** begin GIVEN PASSAGE **

The term ‘‘pecuniary factor’’ was a
new definition in the proposal. The
proposal defined it as a factor that has
a material effect on the risk and/or
return of an investment based on
appropriate investment horizons
consistent with the plan’s investment
objectives and the funding policy
established pursuant to section 402(a)(1)
of ERISA. Many commenters urged the
Department to re-examine the definition
of ‘‘pecuniary factor.’’ The Department’s
discussion of those comments is
included in the section of this preamble
that addresses paragraph (c)(1) above.
Finally, the term ‘‘plan’’ was
unchanged from the current 404a–1
regulation. It was defined in the
proposal to mean an employee benefit
plan to which Title I of ERISA applies.
Although not commenting specifically
on the proposal, some commenters
raised issues regarding the
consequences for plans maintained for
their employees by states, political
subdivisions of states, and the agencies
or instrumentalities of either. Section
4(b)(1) of ERISA excludes from coverage
under ERISA all such governmental
plans. Accordingly, issues regarding the
investment practices of such plans or
the duties of persons who may be
fiduciaries with respect to such plans
are outside the scope of both the
Department’s jurisdiction under Title I
of ERISA and this regulation.
Some commenters suggested that the
Department define ‘‘ESG,’’ ‘‘ESG
vehicle,’’ ‘‘ESG consideration,’’ or any
other similar term, and
‘‘environmental,’’ ‘‘social,’’ or
‘‘corporate governance,’’ or give
guidance on what might be ‘‘similarly
oriented assessments or judgments.’’
These commenters argued that without
an ESG definition, fiduciaries would be
left in the undesirable position of being
unable to determine exactly what the
Department seeks to regulate and the
scope of that regulation, opening the
door to expensive litigation that seeks to
exploit those ambiguities. Other
commenters stated that a definitive list
of ESG issues does not exist and that it
would not be possible or desirable to
produce a list or set of definitions, and
any attempt at such list or definition
would soon be outdated in any event.
The same commenter said a definition
of ESG was needed so that fiduciaries
would know whether the Department
intends for ‘‘ESG’’ to apply narrowly,
such as with respect to only those
investment alternatives that
prominently call themselves ‘‘ESG,’’ or
if the Department intended to sweep in
a much broader set of investment
alternatives under ‘‘ESG,’’ because the
resulting impact, burden, expense, and
collateral consequences of the proposed
amendments could significantly differ.

** end GIVEN PASSAGE **
** begin RECORDED INFORMATION **

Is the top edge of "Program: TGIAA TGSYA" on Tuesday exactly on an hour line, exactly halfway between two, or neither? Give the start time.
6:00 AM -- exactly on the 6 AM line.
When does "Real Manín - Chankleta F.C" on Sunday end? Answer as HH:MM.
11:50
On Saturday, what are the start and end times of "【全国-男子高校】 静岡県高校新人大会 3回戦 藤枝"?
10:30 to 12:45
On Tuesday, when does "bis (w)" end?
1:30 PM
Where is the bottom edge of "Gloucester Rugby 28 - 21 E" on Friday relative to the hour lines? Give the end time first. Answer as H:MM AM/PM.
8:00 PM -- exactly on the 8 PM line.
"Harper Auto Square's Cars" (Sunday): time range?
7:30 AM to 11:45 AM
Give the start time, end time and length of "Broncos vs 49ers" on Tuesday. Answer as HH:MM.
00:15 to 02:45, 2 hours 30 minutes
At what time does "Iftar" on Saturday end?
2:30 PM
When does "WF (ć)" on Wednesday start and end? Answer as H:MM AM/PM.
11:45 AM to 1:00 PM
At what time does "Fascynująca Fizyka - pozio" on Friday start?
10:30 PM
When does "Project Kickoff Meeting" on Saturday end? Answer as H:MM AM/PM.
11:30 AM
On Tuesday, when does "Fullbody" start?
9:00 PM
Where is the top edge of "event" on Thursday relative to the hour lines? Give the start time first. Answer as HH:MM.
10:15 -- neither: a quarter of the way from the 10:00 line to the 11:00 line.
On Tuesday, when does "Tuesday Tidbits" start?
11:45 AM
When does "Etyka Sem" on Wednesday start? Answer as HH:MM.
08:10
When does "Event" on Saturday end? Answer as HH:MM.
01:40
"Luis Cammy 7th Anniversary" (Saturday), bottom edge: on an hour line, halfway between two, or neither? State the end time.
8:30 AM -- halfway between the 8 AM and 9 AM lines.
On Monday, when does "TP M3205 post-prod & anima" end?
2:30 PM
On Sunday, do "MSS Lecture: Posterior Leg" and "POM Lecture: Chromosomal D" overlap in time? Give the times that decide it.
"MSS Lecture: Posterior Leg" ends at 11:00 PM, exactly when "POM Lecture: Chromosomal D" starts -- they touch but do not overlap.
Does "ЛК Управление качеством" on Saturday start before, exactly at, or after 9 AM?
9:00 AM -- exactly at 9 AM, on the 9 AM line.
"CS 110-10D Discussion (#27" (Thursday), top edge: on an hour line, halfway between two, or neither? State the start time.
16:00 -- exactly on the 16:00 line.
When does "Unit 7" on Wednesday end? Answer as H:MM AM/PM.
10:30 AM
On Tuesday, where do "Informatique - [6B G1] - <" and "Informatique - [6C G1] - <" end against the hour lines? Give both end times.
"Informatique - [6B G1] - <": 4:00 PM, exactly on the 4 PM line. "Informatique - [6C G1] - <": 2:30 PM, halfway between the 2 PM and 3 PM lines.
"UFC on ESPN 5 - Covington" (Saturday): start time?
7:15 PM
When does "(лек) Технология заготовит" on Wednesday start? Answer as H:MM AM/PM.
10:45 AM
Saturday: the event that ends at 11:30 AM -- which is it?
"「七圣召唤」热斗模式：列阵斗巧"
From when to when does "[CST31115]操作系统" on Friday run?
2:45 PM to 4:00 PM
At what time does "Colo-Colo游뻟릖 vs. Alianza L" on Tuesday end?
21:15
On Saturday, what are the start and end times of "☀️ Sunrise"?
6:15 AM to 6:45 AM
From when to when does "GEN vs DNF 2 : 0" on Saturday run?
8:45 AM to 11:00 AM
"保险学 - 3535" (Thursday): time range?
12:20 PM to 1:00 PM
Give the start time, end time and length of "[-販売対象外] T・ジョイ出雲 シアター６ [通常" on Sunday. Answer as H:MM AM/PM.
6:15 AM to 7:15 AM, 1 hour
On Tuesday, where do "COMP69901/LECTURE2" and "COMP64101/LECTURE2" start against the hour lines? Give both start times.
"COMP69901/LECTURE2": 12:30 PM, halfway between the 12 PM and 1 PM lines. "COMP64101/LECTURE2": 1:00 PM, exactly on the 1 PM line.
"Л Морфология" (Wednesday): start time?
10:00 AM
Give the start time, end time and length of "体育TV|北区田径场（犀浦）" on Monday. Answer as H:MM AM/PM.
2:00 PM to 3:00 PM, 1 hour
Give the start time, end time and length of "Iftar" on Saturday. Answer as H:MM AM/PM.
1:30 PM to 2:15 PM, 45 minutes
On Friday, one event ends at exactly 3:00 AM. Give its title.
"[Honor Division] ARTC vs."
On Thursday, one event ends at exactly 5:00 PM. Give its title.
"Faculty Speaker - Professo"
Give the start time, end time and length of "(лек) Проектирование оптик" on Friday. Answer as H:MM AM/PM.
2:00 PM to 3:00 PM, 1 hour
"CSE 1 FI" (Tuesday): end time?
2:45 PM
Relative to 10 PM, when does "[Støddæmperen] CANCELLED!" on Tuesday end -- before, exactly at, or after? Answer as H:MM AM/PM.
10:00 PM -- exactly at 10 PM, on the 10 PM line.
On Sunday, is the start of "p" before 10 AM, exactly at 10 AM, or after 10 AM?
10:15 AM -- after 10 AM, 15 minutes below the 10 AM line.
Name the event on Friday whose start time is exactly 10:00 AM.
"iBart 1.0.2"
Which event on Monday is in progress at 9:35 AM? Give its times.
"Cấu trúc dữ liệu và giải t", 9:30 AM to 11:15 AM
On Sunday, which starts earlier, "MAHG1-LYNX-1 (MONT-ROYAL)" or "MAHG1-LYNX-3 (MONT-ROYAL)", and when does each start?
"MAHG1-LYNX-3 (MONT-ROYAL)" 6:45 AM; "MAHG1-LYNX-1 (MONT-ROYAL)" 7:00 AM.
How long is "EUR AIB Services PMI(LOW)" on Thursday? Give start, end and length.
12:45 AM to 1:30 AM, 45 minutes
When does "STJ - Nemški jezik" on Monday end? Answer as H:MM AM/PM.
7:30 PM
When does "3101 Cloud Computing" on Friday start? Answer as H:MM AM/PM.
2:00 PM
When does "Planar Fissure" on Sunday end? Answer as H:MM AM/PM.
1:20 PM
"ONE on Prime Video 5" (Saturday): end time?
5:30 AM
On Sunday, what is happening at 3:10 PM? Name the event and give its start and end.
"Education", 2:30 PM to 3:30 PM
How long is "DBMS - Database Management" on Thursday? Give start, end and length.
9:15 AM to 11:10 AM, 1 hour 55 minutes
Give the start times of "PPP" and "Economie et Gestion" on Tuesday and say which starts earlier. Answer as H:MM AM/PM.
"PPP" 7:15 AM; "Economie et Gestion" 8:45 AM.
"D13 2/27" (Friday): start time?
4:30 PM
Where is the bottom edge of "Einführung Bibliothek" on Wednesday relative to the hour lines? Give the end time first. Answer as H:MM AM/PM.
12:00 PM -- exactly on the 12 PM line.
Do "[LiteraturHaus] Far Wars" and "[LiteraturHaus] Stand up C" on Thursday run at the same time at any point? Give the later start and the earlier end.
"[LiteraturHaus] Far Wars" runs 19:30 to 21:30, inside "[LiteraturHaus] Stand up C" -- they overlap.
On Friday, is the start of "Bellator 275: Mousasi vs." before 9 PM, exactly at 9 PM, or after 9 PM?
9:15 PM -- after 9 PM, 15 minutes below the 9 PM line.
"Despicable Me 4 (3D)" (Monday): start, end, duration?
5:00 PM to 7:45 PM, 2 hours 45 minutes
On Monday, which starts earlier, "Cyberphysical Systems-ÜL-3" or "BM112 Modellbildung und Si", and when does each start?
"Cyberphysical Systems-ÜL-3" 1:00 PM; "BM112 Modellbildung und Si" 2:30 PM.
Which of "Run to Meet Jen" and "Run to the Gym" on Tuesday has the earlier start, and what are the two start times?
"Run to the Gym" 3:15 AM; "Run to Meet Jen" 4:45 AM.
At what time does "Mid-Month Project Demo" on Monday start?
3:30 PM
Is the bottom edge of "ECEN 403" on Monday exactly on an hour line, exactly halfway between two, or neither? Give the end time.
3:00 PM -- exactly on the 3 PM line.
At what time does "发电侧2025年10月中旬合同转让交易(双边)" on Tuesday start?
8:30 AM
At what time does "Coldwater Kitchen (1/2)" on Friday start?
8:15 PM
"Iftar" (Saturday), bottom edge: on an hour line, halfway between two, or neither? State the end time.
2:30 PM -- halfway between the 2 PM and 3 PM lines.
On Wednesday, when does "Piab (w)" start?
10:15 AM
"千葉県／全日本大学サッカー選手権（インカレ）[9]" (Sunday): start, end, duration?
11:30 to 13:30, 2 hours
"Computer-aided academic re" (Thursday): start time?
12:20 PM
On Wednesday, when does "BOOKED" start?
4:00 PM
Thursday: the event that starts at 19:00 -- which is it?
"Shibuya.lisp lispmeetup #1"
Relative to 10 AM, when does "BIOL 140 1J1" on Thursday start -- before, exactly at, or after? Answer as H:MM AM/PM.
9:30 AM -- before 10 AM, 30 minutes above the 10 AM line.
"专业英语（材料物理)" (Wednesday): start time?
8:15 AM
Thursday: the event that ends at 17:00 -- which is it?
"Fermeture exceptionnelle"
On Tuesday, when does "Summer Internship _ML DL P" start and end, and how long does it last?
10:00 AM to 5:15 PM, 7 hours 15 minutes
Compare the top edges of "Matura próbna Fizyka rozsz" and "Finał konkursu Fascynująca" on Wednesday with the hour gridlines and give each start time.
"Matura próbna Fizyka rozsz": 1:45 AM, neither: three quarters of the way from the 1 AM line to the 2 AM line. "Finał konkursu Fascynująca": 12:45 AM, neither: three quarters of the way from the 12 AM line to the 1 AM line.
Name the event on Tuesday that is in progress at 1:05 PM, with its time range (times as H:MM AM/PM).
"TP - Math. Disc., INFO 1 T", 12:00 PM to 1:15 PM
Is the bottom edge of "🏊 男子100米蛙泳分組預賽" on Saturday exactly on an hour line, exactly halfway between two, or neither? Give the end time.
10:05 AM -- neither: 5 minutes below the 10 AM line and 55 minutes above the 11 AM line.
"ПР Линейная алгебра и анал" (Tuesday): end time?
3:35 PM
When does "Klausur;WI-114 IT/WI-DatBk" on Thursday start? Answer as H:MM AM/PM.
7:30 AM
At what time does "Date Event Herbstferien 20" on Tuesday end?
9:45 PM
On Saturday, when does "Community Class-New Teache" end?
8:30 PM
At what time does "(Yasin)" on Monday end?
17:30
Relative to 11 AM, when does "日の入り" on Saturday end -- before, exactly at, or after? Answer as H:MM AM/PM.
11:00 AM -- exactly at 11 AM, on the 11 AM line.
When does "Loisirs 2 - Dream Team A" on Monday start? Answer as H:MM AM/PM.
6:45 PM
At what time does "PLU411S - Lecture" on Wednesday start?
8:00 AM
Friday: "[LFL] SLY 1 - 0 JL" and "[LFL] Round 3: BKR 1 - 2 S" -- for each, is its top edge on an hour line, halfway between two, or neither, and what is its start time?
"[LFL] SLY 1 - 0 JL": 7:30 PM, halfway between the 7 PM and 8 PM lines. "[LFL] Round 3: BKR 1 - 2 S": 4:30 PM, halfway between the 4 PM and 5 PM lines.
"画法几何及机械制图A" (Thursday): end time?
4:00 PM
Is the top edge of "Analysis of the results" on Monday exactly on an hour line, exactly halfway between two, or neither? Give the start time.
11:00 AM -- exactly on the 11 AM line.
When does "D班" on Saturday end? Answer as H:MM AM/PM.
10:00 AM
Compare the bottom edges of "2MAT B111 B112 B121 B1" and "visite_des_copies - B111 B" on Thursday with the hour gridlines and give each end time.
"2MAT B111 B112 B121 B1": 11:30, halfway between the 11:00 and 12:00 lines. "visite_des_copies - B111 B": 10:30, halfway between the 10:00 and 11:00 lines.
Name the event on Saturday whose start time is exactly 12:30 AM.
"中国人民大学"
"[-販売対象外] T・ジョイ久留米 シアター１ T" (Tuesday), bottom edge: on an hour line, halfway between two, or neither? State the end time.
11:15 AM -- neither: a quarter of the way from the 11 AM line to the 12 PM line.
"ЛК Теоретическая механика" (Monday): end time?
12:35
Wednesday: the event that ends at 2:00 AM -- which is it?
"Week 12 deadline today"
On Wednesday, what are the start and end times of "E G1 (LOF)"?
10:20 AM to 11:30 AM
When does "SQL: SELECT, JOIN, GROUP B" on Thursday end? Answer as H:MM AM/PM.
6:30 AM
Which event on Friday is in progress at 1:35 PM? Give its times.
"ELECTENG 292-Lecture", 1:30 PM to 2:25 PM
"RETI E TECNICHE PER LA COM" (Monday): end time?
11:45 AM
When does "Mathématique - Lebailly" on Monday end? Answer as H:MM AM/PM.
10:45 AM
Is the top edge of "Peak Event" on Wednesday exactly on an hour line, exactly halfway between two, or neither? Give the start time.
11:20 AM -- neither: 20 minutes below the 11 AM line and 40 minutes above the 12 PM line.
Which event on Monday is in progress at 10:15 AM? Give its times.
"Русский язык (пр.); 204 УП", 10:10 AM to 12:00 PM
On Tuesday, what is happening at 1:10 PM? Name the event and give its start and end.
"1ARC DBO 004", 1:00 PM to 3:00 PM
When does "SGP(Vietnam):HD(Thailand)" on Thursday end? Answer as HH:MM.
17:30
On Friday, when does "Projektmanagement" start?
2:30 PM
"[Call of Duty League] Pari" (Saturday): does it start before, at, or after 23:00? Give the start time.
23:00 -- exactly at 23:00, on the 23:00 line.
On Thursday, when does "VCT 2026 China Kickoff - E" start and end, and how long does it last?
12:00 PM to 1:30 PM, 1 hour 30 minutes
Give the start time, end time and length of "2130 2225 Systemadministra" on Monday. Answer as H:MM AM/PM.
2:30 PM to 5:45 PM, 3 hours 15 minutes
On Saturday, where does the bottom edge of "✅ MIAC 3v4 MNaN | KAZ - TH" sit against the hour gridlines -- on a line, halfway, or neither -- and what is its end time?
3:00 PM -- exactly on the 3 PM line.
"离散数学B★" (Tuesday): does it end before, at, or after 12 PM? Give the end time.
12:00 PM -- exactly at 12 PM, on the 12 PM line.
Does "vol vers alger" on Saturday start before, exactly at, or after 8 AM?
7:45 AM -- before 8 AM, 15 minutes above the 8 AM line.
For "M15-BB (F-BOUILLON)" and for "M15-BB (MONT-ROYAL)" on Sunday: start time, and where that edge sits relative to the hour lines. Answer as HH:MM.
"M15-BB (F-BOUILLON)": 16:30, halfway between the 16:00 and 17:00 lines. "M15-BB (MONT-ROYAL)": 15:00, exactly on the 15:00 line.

** end RECORDED INFORMATION **

GIVEN TASK -> Print the passage on ERISA plan definitions word for word, starting at "of ERISA. Many" and ending at "of ERISA applies.". The records aren't needed here.

OUTPUT BELOW ->
of ERISA. Many commenters urged the
Department to re-examine the definition
of ‘‘pecuniary factor.’’ The Department’s
discussion of those comments is
included in the section of this preamble
that addresses paragraph (c)(1) above.
Finally, the term ‘‘plan’’ was
unchanged from the current 404a–1
regulation. It was defined in the
proposal to mean an employee benefit
plan to which Title I of ERISA applies.